What is even creepier, is one of my co-workers is retired from a prior career in which his job was to compromise foreign diplomats. What he claims is that he knew many of the people in DC personally, and that if someone were to pick any one of them (or all of them for that matter) and place them in the USSR, they would have been members of the Supreme Soviet. He truly believes there is no real difference between any of the politicians anywhere in the world (except that the honest ones cannot get anything done).


----------



## Theognome (Feb 27, 2009)

*AAAAAUUUUUUUUUUGGGGGGGGGHHHHHHHHHHHHHHHHHHHH!!!!!!!!!!!!!!!!*

Theognome


----------



## Hamalas (Feb 27, 2009)




----------



## Southern Presbyterian (Feb 27, 2009)

It seems that they would have us believe that "Resistance is futile."


----------



## Berean (Feb 28, 2009)

Others, equally frightening...including a morph of BHO and HR Clinton 

obama morphed bush - Google Image Search


----------



## turmeric (Feb 28, 2009)

Who's in the first picture?


----------



## Marrow Man (Feb 28, 2009)

I don't see a problem.

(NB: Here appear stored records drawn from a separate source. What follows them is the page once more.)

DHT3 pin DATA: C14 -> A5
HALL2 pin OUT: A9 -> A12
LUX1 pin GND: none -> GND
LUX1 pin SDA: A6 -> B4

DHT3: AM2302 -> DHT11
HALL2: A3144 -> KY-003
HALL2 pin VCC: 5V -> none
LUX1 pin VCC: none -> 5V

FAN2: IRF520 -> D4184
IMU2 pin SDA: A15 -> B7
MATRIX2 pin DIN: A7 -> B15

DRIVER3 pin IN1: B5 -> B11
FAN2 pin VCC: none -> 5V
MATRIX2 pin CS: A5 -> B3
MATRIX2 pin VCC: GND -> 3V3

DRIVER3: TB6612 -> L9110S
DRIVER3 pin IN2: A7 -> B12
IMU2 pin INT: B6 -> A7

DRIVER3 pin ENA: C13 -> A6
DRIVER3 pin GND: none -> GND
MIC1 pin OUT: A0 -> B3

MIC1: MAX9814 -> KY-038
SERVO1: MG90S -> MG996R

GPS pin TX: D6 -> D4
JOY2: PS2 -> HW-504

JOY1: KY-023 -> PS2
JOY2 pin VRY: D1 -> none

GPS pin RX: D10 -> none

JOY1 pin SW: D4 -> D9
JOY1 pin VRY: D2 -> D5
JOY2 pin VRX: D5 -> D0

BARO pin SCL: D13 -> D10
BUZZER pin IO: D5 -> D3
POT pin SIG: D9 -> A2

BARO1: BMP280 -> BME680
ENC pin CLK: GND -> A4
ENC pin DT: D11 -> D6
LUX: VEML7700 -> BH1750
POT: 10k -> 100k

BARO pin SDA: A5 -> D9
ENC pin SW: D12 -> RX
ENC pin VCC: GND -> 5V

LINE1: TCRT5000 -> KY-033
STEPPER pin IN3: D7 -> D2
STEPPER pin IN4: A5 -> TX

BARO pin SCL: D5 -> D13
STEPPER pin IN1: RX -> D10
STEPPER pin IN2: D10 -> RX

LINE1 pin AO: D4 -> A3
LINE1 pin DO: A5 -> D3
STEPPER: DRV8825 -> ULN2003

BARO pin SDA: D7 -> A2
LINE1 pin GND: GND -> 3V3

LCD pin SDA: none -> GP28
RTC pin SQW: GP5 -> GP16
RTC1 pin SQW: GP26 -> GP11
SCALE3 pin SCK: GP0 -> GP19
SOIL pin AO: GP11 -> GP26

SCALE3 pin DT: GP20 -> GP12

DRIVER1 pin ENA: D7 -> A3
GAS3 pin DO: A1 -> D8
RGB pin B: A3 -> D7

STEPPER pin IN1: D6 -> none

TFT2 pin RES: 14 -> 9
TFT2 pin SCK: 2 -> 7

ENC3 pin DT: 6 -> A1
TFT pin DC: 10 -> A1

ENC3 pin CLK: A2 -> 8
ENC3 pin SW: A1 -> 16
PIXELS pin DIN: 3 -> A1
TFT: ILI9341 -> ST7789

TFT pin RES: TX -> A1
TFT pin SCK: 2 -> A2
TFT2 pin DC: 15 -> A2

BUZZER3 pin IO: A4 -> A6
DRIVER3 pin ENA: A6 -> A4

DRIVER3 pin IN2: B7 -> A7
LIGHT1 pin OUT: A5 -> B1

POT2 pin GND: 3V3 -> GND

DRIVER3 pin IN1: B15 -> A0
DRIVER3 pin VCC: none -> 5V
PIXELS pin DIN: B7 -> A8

They all are starting to look the same anyway. Just point me to the giant money pit so I can drop off all my money like everyone else.


----------



## Solus Christus (Feb 28, 2009)

turmeric said:


> Who's in the first picture?



It's a composite of Obama and W. Bush.


----------



## No Longer A Libertine (Feb 28, 2009)

Bush's spending is pocket change compared to Obama's, we must be charitable to the former president for being an advocate of human life and taking proactive measures to reduce abortion, many which are threatened by the murderous incumbent.


----------



## OPC'n (Feb 28, 2009)

Oh, wow! Can someone please merge mine and Michelle Pfeiffer face? Pleeeeeease? Thanks!


----------



## PresbyDane (Feb 28, 2009)

No need sarah you look like catwoman already


----------